PTBOCanada: Okay, speaking of After the War is Over, this is your second novel—and the sequel to Somewhere in France. The book was just released and is getting a lot of hype. Tell us more about this one, and how you think it will do.
Robson: I’m feeling cautiously optimistic about After the War is Over, but I’ll hold off making any predictions for a few weeks! It takes up where Somewhere in France leaves off, in the early months of 1919, and follows the experiences of Charlotte Brown, Lilly’s best friend, as she carves out a new life for herself in the post-war period. In many ways, it was a tremendously difficult and sad time, but it was also a period of rebirth and renewal—and that’s what I’ve tried to capture in Charlotte’s story.
PTBOCanada: Will we see a movie adaptation some day of your books?
Robson: Wouldn’t that be wonderful! There have been some murmurs but nothing concrete so far, partly I think because period dramas are awfully expensive to produce. That being said, there is a huge appetite for stories set in this period—thank you, Downton Abbey—so I will cross my fingers and hope for the best!
PTBOCanada: Your father, Stuart Robson, was an acclaimed historian at Trent University and taught about the Great War. Was he an inspiration for these books?
Robson: Oh, absolutely! When I was young, the First World War was a subject we talked about quite a lot—the sort of thing that would be fodder for dinner-table conversation. I was too shy to show him Somewhere in France as I was writing it, but I did make sure he read through it while it was being copy-edited, just to ensure I hadn’t made any errors in my history. He has also been terribly helpful when I hit a brick wall in my research—when I can’t unearth a particular fact, rather than spinning my wheels for hours on end I give him a call and he helps me track it down.
PTBOCanada: You’ve lived in Toronto for many years but grew up in Peterborough. What does Peterborough mean to you? How did it influence/shape your life?

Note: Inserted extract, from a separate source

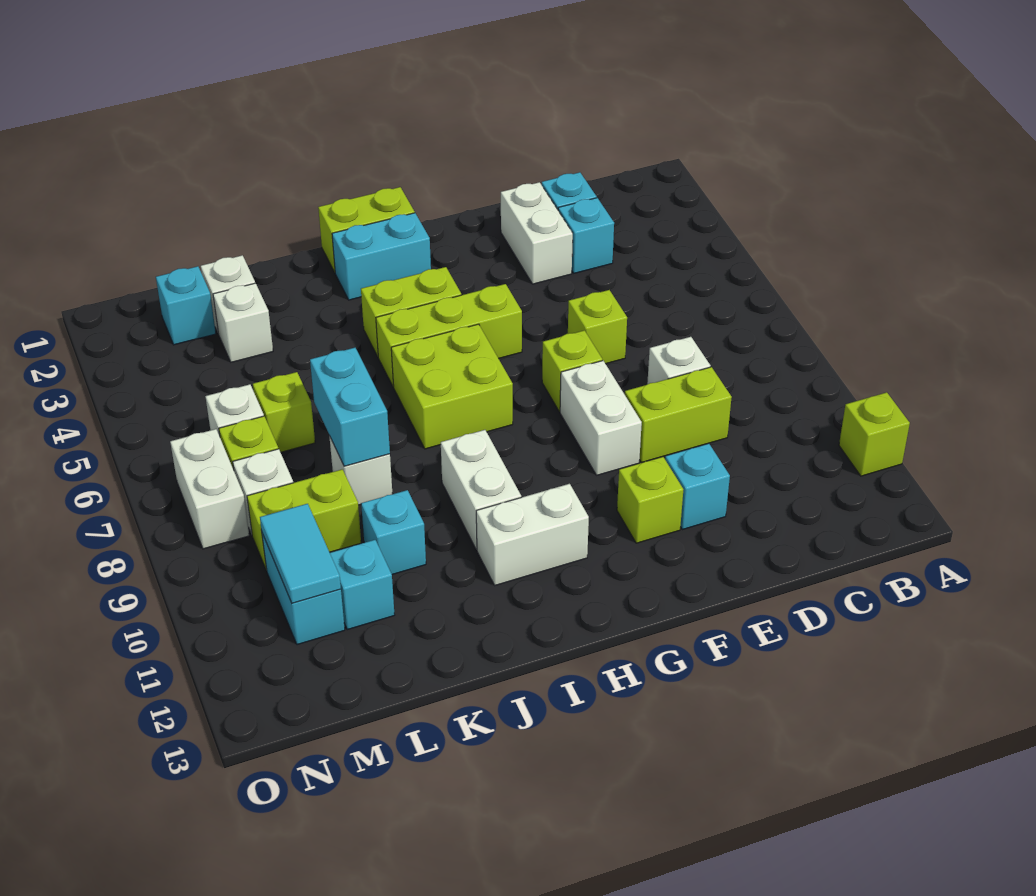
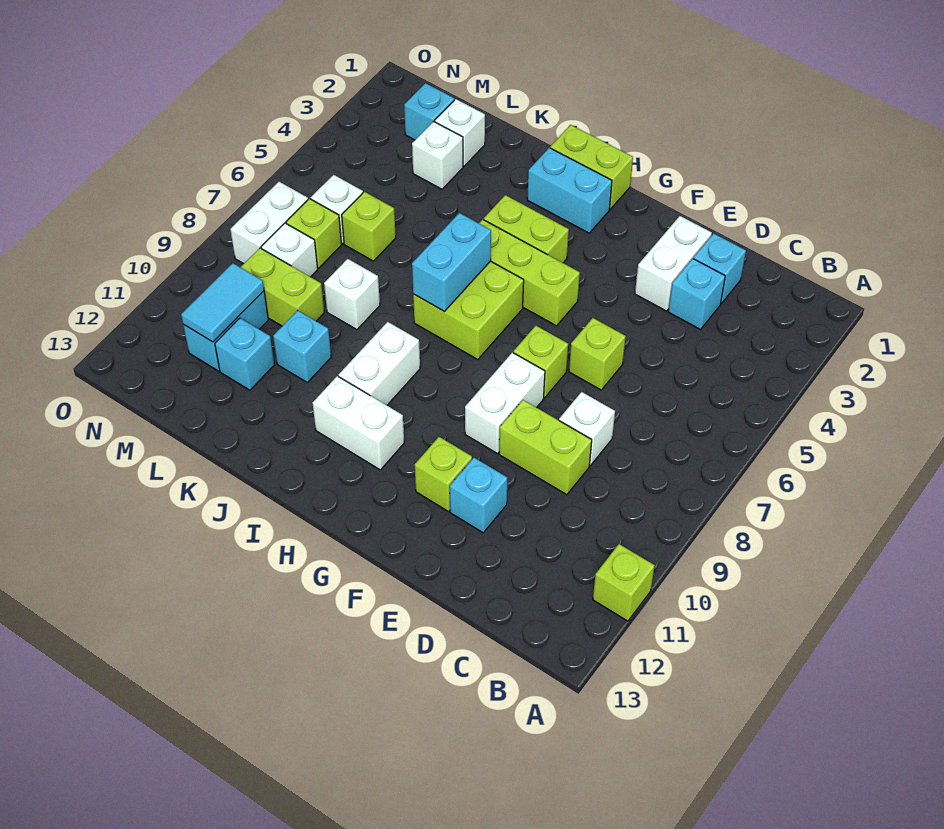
cyan brick K7:K8 level 2 -> cyan brick I6:I7 level 2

Robson: I went to Thomas A. Stewart for high school, then King’s College at Western for three years. Just before fourth year, my mother died—she was Wendy Robson, a provincial court judge here in town—and I came home to Trent for my last year of undergrad. Then I was off to Oxford for my doctoral degree, which seems like yesterday but was actually more than twenty years ago! Although I live in Toronto, I try to get back to Peterborough a few times a year to visit friends who still live in town. I feel fortunate to have grown up in such a wonderful place—it was big enough to be interesting but not so big that I ever felt lost in the shuffle. Peterborough also is the sort of place where history is everywhere you look—think of the gorgeous heritage buildings downtown, museums like the Canadian Canoe Museum and Lang Century Village (where I worked in my teens), and of course our stunning war memorial. It was designed by Walter Allward, who also created the Canadian National Vimy Memorial in France. In that respect, Peterborough was the perfect place to grow up.
PTBOCanada: Speaking of Vimy, you once served there as an official guide. What did that experience mean to you?
Robson: It meant everything. I was among the last generation of guides to have the privilege of welcoming veterans of the First World War to the Memorial. To have had the honour of meeting those men, of shaking their hands and listening to their reminiscences—it really is the sort of thing you never forget. At the time, I told myself that I would find a way to keep their memory alive, and with my books I guess I’m trying to do just that.